Sunday, 11 January 2009

Japan gives $21 million more to Khmer Rouge trial

Former Khmer Rouge S-21 prison chief Kaing Guek Eav, better known as Duch, sits in a courtroom during a pre-trial in Phnom Penh December 5, 2008.(Tang Chhinsothy/Pool/Reuters)

PHNOM PENH (Reuters) – Japan gave another $21 million to Cambodia's Khmer Rouge tribunal Sunday and called on regional rival China to contribute as well despite Beijing's backing for Pol Pot's "Killing Fields" regime.
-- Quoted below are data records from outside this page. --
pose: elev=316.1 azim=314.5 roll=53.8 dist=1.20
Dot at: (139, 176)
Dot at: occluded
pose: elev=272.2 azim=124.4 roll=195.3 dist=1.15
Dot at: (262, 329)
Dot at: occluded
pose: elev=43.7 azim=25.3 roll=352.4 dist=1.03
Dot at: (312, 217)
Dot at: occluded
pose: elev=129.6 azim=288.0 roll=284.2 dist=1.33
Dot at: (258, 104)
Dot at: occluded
"The donor community as a whole should contribute to these kind of activities, including China," foreign ministry spokesman Takeshi Akamatsu told reporters in Phnom Penh after Foreign Minister Hirofumi Nakasone met Cambodian Prime Minister Hun Sen.
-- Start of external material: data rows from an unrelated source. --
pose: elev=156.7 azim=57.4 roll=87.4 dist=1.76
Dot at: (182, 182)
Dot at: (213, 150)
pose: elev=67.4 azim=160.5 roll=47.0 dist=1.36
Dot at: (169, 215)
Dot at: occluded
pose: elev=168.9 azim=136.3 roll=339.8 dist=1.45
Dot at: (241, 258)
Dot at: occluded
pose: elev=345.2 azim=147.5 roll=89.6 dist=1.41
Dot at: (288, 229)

Tokyo's latest contribution doubles its overall funding to the court, which has indicted five of Pol Pot's top surviving henchmen on charges of war crimes and crimes against humanity.

It also takes funding for the $143 million trial budget to above $100 million.

The Khmer Rouge are blamed for the deaths of 1.7 million people in their 1975-79 reign of terror. Many of their victims were tortured and executed. The rest died of disease, starvation or exhaustion.

Beijing, a major donor and investor in Cambodia, has pledged no money to the court, but has taken no active steps to block the trial.